Вообще он считал себя свободным от всяких деревенских суеверий — соль через плечо, чеснок на оконной раме, страх перед черными птицами, боязнь сглаза, — но иногда спрашивал себя: а что если, пройдя через американский фильтр, кровь его не очистилась, а стала водянистой и какая-то важная, действенная составляющая характера, личности, упрятанная в эти древние инстинкты, выветрилась вместе с ними?
Мокрый кожаный пиджак воришки попахивал мочой. Мэллон опустил стекло на несколько сантиметров, и в лицо ему хлынул свежий воздух. Он закрыл глаза и наслаждался ветром. Когда открыл их, увидел, что шофер наблюдает за ним в зеркальце.
Вы из Албании? — спросил Мэллон.
Шофер постучал пальцем по счетчику. Набило уже восемнадцать евро, а до Виа Тибуртина они еще не добрались. Только наличными, мистер американец. Без ваших волшебных американских карточек.
Далеко ли еще? — спросил у воришки Мэллон. Тот держался за грудь, раскачивался и смотрел вперед. Ответа не было.
Кадаре. Может быть, и албанец. Книга того Кадаре была о парне, который ждет смерти от рук враждебного клана за то, что застрелил одного из них в отместку за убийство брата. Кровавая вражда длится так долго, что никто уже и не помнит ее причины, но люди продолжают гибнуть из-за нее — больше того: ради нее жить. Она открывает им ясную дорогу долга и чести, дает им, мученикам, власть над их женщинами и в убогую жизнь вносит ощущение трагической цели. Но лучше всего запомнилось Мэллону, как обостряется у парня восприятие жизни вместе с углубляющимся сознанием близкого конца. Как радует его солнце, запах бараньего жира, каплющего на угли, белизна скал над головой. Он бродит по безлюдным дорогам и никогда не бывает один. Смерть ходит рядом, наполняя его жизнью, покуда чаша не переполнится, и он не уступит место на земле другому юноше-убийце.
Мэллон полюбил книгу, но с виноватым чувством. Он сопротивлялся своему влечению к этой жестокой, отсталой культуре, и ему претила идея, что соседство со смертью придает жизни смысл и красоту. Он был уверен, что большинство людей предпочтут безопасность, не говоря уже о приличном крове и пище на столе, утонченному переживанию бренности — если подобное вообще возможно. Оно вообще выдумка, продукт религиозной и романтической патологии — так думал Мэллон, пока оно не появилось у него самого.

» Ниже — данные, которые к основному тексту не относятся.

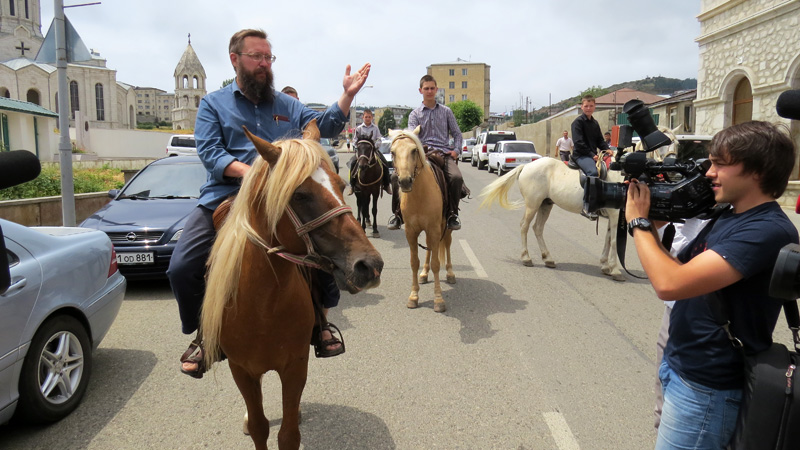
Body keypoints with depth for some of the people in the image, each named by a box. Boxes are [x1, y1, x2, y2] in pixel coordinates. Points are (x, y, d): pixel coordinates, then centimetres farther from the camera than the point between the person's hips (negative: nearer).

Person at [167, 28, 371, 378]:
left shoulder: (286, 105, 21)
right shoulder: (213, 104, 10)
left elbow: (325, 126, 14)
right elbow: (210, 153, -4)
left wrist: (347, 95, -3)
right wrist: (249, 172, -22)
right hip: (224, 197, -1)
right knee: (181, 267, -15)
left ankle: (321, 323, 6)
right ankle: (203, 334, 13)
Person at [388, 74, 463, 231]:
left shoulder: (446, 111, 17)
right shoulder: (415, 114, 13)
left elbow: (456, 133, 18)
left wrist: (456, 150, -1)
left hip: (444, 152, 0)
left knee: (456, 177, -31)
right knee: (397, 176, -23)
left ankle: (452, 213, -10)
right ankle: (398, 213, -6)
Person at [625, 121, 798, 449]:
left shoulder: (768, 231, -23)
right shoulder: (726, 218, 7)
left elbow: (670, 284, -32)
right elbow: (675, 268, 11)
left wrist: (638, 222, -18)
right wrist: (651, 223, -3)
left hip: (706, 388, -8)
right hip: (680, 367, 8)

Вскоре после того, как его дочери Люси исполнилось одиннадцать лет, она стала жаловаться на головные боли, и у нее нашли опухоль мозга. Она осталась жива, и вот уже три года все анализы были отрицательны, но на протяжении долгого курса химио- и лучевой терапии бывали периоды, когда и Мэллон, и его жена теряли надежду. Кьяра ожесточилась. Целыми днями она пребывала в состоянии холодной ярости, молчала, почти не ела, уединялась в гостевой комнате, куда перешла спать через месяц после диагноза. Она часто сожалела вслух, что родилась на свет.